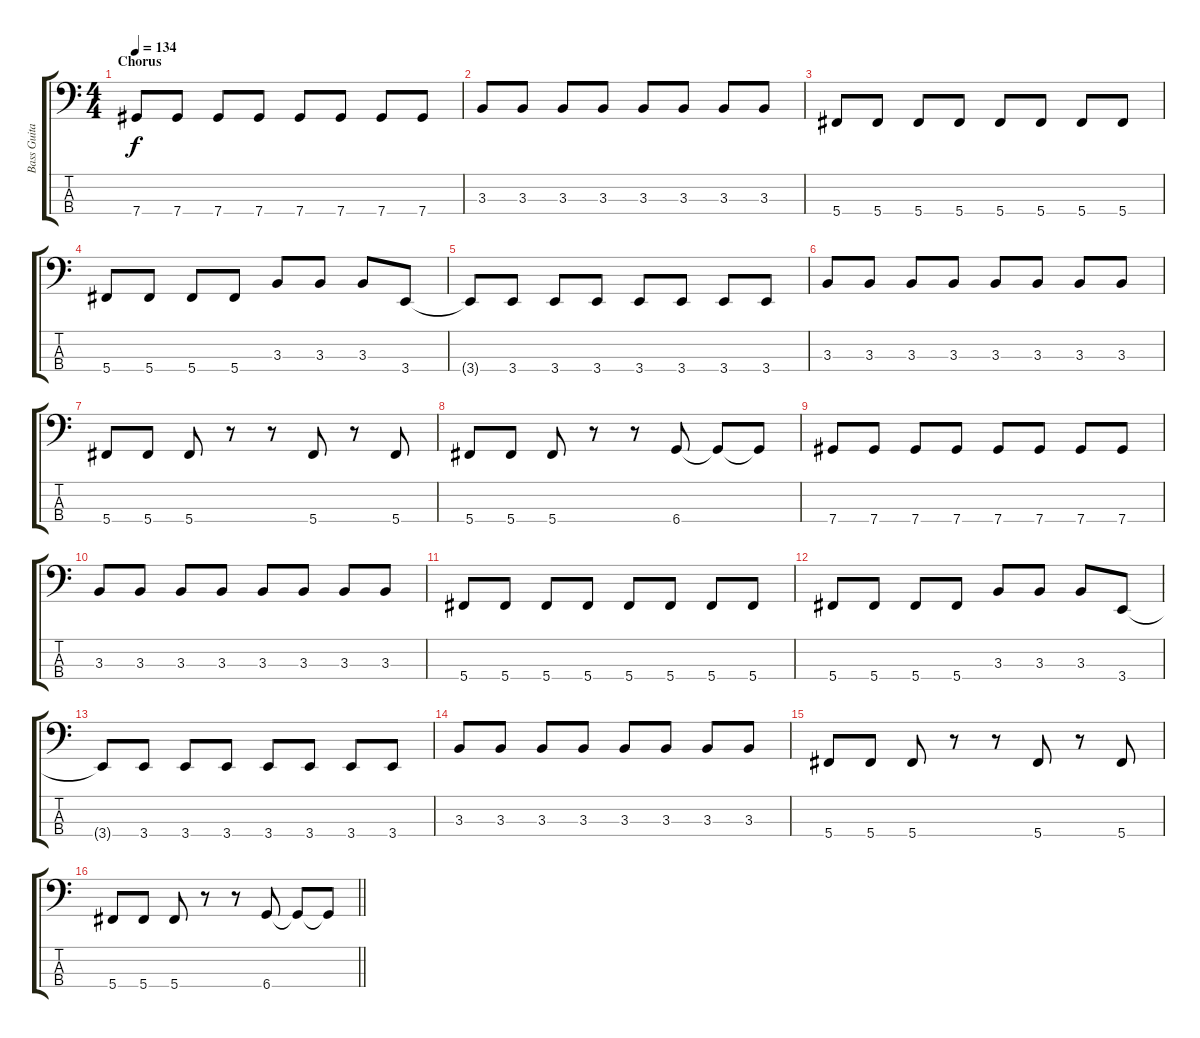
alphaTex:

\track ("Bass Guitar" "Bass Guita") {instrument electricbassfinger}
\staff {score tabs}
\tuning (Gb2 Db2 Ab1 Db1) {hide}
\ts (4 4)
\section ("" "Chorus")
\tempo 134
\clef f4
\ks c
7.4.8{dy f} 7.4.8 7.4.8 7.4.8 7.4.8 7.4.8 7.4.8 7.4.8 |
3.3.8 3.3.8 3.3.8 3.3.8 3.3.8 3.3.8 3.3.8 3.3.8 |
5.4.8 5.4.8 5.4.8 5.4.8 5.4.8 5.4.8 5.4.8 5.4.8 |
5.4.8 5.4.8 5.4.8 5.4.8 3.3.8 3.3.8 3.3.8 3.4.8 |
3.4{t}.8 3.4.8 3.4.8 3.4.8 3.4.8 3.4.8 3.4.8 3.4.8 |
3.3.8 3.3.8 3.3.8 3.3.8 3.3.8 3.3.8 3.3.8 3.3.8 |
5.4.8 5.4.8 5.4.8 r.8 r.8 5.4.8 r.8 5.4.8 |
5.4.8 5.4.8 5.4.8 r.8 r.8 6.4.8 6.4{t}.8 6.4{t}.8 |
7.4.8 7.4.8 7.4.8 7.4.8 7.4.8 7.4.8 7.4.8 7.4.8 |
3.3.8 3.3.8 3.3.8 3.3.8 3.3.8 3.3.8 3.3.8 3.3.8 |
5.4.8 5.4.8 5.4.8 5.4.8 5.4.8 5.4.8 5.4.8 5.4.8 |
5.4.8 5.4.8 5.4.8 5.4.8 3.3.8 3.3.8 3.3.8 3.4.8 |
3.4{t}.8 3.4.8 3.4.8 3.4.8 3.4.8 3.4.8 3.4.8 3.4.8 |
3.3.8 3.3.8 3.3.8 3.3.8 3.3.8 3.3.8 3.3.8 3.3.8 |
5.4.8 5.4.8 5.4.8 r.8 r.8 5.4.8 r.8 5.4.8 |
\barLineRight lightlight
5.4.8 5.4.8 5.4.8 r.8 r.8 6.4.8 6.4{t}.8 6.4{t}.8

+---+

▶ [SET EXERCISE]
Rewrite the data above with "Chorus" changed to "Verse" and everything else kept the same. Leave the pictures out of your answer.

▶ [CORRECT ANSWER]
alphaTex:

\track ("Bass Guitar" "Bass Guita") {instrument electricbassfinger}
\staff {score tabs}
\tuning (Gb2 Db2 Ab1 Db1) {hide}
\ts (4 4)
\section ("" "Verse")
\tempo 134
\clef f4
\ks c
7.4.8{dy f} 7.4.8 7.4.8 7.4.8 7.4.8 7.4.8 7.4.8 7.4.8 |
3.3.8 3.3.8 3.3.8 3.3.8 3.3.8 3.3.8 3.3.8 3.3.8 |
5.4.8 5.4.8 5.4.8 5.4.8 5.4.8 5.4.8 5.4.8 5.4.8 |
5.4.8 5.4.8 5.4.8 5.4.8 3.3.8 3.3.8 3.3.8 3.4.8 |
3.4{t}.8 3.4.8 3.4.8 3.4.8 3.4.8 3.4.8 3.4.8 3.4.8 |
3.3.8 3.3.8 3.3.8 3.3.8 3.3.8 3.3.8 3.3.8 3.3.8 |
5.4.8 5.4.8 5.4.8 r.8 r.8 5.4.8 r.8 5.4.8 |
5.4.8 5.4.8 5.4.8 r.8 r.8 6.4.8 6.4{t}.8 6.4{t}.8 |
7.4.8 7.4.8 7.4.8 7.4.8 7.4.8 7.4.8 7.4.8 7.4.8 |
3.3.8 3.3.8 3.3.8 3.3.8 3.3.8 3.3.8 3.3.8 3.3.8 |
5.4.8 5.4.8 5.4.8 5.4.8 5.4.8 5.4.8 5.4.8 5.4.8 |
5.4.8 5.4.8 5.4.8 5.4.8 3.3.8 3.3.8 3.3.8 3.4.8 |
3.4{t}.8 3.4.8 3.4.8 3.4.8 3.4.8 3.4.8 3.4.8 3.4.8 |
3.3.8 3.3.8 3.3.8 3.3.8 3.3.8 3.3.8 3.3.8 3.3.8 |
5.4.8 5.4.8 5.4.8 r.8 r.8 5.4.8 r.8 5.4.8 |
\barLineRight lightlight
5.4.8 5.4.8 5.4.8 r.8 r.8 6.4.8 6.4{t}.8 6.4{t}.8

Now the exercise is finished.